Die ökologischen Verbesserungen an der Lippe und ihren Nebenläufen sind inzwischen unübersehbar: Die in diesem Jahr eingeweihte neue Lippemündung bei Wesel – das „Tor zur Lippe“ aus Richtung Rhein – ist das aktuellste Projekt. Andere Entwicklungen haben viele Jahre gebraucht, bis neue Naturräume sichtbar wurden, allen voran das Ende der 1980er Jahre begonnene,Sesekeprogramm: Damit hat der Lippeverband in Dortmund und im Kreis Unna die ehemaligen Schmutzwasserläufe beseitigt.
Rund 500 Mio. Euro wurden in Kläranlagen, Kanäle, Hochwasserschutz und Gewässer investiert, erst ganz zum Schluss konnte der sauber gewordene Sesekefluss renaturiert werden. Dabei wurde der ursprüngliche Kostenrahmen trotz allgemeiner Preissteigerungen von insgesamt 21 Prozent und drei Mehrwertsteuererhöhungen eingehalten.
„Was an der Seseke verwirklicht wurde – moderne Infrastruktur, saubere, lebendige, attraktive Gewässer – das setzen wir an vielen Stellen im Lippeverbandsgebiet um“, spannte Dr. Stemplewski den Bogen über das gesamte Flussgebiet. An der Lippe wurden seit 1995 in vielen kleinen Einzelmaßnahmen Ufer umgebaut, Auen entwickelt und der Fluss damit insgesamt vielfältiger gemacht – auf insgesamt 43 km Fließstrecke.

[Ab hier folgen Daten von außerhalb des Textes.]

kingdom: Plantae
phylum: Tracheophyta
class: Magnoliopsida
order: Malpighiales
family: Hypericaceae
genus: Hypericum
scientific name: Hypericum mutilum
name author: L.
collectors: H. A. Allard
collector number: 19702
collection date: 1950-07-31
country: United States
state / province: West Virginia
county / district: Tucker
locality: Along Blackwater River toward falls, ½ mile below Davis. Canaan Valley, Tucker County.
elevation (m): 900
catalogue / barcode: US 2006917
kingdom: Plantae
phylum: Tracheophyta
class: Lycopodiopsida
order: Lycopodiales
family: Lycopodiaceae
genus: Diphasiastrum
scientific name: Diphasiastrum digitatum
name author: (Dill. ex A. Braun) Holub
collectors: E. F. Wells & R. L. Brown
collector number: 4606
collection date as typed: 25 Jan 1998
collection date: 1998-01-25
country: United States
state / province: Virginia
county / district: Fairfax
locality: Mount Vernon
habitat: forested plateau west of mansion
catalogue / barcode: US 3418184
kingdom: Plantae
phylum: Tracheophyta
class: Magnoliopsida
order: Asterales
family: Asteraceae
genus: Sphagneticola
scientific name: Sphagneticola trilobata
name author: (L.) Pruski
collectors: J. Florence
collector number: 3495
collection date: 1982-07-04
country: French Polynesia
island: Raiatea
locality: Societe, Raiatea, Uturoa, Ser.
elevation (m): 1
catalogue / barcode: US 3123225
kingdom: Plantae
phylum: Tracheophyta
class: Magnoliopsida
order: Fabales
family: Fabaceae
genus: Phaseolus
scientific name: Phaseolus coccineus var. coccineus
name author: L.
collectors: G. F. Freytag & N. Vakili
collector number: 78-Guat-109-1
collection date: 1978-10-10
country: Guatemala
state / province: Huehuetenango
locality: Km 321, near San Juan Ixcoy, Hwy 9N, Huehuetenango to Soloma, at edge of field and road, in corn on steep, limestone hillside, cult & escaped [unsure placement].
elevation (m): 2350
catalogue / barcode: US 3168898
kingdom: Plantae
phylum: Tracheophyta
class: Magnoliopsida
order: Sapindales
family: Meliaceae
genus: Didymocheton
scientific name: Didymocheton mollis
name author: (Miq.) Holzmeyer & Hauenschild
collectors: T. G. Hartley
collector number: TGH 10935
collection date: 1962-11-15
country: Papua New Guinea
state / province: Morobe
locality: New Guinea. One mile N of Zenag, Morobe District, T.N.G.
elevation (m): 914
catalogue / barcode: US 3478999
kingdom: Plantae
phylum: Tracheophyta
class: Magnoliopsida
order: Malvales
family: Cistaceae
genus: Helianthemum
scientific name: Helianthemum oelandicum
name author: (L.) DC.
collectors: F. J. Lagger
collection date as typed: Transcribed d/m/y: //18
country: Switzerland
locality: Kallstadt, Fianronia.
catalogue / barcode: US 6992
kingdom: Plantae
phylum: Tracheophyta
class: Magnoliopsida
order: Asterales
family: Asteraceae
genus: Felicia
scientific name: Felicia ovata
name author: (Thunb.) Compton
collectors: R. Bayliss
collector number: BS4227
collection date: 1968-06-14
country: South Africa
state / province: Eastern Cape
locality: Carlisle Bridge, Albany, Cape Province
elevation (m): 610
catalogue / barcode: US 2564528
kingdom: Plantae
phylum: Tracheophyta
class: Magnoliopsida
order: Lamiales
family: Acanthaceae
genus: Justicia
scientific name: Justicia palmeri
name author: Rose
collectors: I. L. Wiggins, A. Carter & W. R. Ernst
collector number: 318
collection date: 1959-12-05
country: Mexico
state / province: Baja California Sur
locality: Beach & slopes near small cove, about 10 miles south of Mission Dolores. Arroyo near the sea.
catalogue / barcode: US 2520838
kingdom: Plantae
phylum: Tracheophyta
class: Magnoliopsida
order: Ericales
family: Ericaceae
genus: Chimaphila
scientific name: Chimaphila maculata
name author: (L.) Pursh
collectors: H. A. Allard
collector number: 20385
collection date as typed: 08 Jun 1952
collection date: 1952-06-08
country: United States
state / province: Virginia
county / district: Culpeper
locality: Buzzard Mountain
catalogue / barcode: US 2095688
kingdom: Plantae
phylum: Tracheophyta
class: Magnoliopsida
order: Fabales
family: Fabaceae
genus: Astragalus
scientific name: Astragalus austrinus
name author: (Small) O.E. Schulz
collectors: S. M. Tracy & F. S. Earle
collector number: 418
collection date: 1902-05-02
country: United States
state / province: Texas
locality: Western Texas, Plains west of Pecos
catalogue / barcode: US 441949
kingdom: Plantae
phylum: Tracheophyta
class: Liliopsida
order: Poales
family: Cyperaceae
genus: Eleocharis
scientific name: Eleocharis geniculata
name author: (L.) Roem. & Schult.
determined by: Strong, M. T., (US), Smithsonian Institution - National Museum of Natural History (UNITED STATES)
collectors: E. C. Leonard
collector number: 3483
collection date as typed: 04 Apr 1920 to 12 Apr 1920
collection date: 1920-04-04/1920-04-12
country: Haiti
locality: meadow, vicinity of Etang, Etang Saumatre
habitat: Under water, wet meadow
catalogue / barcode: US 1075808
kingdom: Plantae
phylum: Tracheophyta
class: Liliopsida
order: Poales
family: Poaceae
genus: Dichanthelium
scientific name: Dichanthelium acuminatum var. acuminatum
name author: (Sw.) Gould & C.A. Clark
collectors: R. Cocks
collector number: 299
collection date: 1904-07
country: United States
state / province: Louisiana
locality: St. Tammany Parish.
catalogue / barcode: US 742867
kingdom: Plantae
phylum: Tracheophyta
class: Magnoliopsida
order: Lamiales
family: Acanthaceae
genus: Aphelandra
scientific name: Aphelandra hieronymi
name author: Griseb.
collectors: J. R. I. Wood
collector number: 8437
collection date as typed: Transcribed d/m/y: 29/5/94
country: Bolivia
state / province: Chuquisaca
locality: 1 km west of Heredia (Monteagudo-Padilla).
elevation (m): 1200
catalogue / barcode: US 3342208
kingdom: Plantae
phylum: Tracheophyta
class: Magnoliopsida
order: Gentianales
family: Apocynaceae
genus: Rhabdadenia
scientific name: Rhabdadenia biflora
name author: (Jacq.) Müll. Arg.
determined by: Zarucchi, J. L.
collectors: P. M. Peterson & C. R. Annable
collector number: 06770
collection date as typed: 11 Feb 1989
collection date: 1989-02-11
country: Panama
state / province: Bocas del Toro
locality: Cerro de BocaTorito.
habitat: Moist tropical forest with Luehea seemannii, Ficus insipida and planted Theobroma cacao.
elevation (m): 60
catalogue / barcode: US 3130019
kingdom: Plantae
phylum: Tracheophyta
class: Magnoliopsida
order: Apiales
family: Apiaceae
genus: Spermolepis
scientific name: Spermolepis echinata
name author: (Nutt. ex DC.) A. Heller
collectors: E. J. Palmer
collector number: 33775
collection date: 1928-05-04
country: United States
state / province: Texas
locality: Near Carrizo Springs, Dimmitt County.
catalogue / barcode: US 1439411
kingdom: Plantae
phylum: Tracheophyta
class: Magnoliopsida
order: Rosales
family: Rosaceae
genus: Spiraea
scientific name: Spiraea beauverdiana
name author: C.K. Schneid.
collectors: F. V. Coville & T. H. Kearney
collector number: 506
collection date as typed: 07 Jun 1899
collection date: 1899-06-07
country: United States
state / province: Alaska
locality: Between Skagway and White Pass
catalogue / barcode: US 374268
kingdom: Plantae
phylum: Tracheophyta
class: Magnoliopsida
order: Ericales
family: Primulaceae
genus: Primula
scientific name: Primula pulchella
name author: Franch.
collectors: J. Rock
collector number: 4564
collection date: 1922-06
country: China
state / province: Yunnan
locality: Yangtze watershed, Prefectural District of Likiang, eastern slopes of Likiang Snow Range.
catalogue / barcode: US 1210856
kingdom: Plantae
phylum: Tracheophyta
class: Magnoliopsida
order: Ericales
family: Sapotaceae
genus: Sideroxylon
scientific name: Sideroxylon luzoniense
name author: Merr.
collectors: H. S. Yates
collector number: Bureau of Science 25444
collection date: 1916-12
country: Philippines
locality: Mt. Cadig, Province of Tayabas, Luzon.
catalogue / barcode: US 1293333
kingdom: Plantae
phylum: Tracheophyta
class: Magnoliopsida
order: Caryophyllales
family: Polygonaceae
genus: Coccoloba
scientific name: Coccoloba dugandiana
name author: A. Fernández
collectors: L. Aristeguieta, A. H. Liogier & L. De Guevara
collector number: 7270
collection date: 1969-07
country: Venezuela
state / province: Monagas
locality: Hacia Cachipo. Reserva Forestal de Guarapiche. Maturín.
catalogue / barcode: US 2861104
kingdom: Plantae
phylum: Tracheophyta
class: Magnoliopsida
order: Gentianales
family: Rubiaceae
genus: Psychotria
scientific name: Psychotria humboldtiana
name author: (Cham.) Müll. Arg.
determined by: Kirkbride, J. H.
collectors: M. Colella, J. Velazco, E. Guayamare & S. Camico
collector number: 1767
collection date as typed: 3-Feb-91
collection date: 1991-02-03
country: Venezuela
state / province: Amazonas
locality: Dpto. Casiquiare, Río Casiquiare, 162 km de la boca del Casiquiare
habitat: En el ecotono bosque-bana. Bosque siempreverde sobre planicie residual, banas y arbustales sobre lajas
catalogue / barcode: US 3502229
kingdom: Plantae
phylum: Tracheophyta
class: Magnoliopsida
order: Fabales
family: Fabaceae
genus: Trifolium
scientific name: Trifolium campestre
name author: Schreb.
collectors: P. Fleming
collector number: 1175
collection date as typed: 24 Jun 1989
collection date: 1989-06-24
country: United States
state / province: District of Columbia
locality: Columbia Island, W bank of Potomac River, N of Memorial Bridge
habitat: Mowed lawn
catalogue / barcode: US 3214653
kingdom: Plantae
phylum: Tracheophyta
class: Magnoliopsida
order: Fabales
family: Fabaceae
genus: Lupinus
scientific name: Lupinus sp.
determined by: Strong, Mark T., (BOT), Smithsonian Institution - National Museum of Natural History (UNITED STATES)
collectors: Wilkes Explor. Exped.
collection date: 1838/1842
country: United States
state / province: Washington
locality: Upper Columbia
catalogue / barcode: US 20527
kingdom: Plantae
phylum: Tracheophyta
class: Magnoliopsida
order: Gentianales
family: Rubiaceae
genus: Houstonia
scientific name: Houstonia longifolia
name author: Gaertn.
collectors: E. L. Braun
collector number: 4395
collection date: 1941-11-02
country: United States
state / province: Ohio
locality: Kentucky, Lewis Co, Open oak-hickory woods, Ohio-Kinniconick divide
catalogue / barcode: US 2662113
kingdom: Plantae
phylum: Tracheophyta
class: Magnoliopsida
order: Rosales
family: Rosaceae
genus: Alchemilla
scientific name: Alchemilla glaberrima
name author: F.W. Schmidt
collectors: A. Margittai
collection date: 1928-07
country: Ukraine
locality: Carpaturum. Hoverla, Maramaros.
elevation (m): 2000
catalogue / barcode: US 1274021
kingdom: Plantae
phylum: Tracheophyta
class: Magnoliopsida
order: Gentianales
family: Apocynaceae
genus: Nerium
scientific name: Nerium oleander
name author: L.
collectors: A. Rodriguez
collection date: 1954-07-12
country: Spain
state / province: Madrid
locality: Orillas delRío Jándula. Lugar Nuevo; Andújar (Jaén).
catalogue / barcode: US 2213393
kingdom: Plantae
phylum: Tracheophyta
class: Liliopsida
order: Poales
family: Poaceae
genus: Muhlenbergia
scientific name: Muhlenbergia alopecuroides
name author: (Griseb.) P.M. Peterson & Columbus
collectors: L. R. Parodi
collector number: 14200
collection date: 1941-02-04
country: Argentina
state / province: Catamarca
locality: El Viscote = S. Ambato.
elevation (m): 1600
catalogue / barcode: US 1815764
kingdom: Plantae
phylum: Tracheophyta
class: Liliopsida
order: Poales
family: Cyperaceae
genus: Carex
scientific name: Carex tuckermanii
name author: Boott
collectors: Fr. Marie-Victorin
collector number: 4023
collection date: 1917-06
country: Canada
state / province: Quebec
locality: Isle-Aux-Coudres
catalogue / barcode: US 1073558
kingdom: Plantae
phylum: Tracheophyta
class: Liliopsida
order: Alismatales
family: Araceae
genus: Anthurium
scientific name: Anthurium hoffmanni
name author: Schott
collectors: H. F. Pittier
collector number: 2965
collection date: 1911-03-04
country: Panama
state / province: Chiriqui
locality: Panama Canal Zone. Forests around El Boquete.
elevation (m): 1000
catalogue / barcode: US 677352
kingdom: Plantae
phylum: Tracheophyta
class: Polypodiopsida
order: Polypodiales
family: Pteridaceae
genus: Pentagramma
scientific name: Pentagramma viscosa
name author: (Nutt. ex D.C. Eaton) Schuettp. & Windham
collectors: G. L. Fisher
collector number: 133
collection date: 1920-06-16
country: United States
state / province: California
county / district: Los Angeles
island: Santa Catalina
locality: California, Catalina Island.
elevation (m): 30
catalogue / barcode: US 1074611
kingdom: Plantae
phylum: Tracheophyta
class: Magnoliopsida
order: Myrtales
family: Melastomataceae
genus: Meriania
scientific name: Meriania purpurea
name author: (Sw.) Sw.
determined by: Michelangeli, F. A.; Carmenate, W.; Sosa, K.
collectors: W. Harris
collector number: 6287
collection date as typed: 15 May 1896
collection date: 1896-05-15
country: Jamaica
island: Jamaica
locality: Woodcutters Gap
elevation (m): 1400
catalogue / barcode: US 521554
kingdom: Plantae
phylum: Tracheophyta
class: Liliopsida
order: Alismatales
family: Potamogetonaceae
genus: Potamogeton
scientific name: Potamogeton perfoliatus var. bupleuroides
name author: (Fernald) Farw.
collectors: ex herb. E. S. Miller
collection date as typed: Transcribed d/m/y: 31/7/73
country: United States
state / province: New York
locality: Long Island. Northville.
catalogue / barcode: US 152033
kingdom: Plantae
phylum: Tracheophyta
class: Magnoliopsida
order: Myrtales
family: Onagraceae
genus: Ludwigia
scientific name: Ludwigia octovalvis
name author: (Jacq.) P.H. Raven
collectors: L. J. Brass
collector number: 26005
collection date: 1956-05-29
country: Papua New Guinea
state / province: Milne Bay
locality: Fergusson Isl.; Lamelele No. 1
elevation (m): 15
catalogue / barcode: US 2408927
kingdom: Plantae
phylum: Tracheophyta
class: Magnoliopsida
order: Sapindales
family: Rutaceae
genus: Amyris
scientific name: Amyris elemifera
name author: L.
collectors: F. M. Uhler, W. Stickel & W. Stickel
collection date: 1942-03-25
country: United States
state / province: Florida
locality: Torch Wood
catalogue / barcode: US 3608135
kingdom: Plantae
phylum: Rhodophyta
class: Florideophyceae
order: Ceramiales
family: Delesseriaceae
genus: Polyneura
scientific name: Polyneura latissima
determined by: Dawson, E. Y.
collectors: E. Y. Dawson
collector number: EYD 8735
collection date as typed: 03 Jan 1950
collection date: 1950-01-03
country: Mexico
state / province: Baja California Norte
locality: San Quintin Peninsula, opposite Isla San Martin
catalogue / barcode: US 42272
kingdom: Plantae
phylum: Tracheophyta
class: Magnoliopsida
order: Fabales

Vor allem hat sich die Wassergüte über die vergangenen 20 Jahre deutlich verbessert: Nach der Investition von insgesamt rund 1,5 Milliarden Euro in seine Kläranlagen sieht der Lippeverband die Natur im und am Gewässer wieder auf dem Vormarsch: So hat sich die Zahl der Tierarten an der Lippe in den vergangen 20 Jahren verdreifacht – Biber, Storch und Fischotter sind hier nur die plakativsten Beispiele.
Mehr Freizeitqualität im Lippeland – Gewinn für die Region
Der wachsende Freizeitwert der Gewässer kommt der Region zugute: Mit der neuen Infrastruktur wie der Römer-Lippe-Route, 45 km neuen Radwegen an der Seseke und ihren Nebenläufen sowie der Lippefähre Lupia in Hamm kommen auch immer mehr Ausflügler: „Das zeigt: Wasserwirtschaft, Naturerlebnis, Freizeit und Erholung – das gehört mehr und mehr zusammen, ist ein Gewinn in jeder Hinsicht“, so Dr. Stemplewski, „und Wandern, Rad- oder Kanufahren machen unsere Arbeit für die Gewässer sichtbar“. Das gemeinsam mit dem Land und den Anrainerkommunen aufgelegte Programm „Gemeinsam an der Lippe“ nutzt die neuen Gewässer sogar für den Strukturwandel.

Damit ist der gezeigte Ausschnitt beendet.